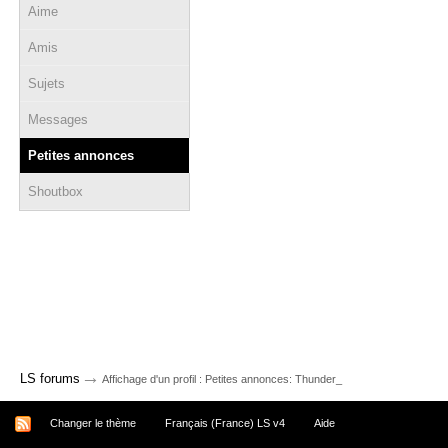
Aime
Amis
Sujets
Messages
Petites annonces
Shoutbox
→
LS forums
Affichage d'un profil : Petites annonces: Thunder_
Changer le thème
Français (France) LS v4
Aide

• WORK TO COMPLETE: Reproduce all lines above exactly. Leave the images out.

• THE ANSWER:
Aime
Amis
Sujets
Messages
Petites annonces
Shoutbox
→
LS forums
Affichage d'un profil : Petites annonces: Thunder_
Changer le thème
Français (France) LS v4
Aide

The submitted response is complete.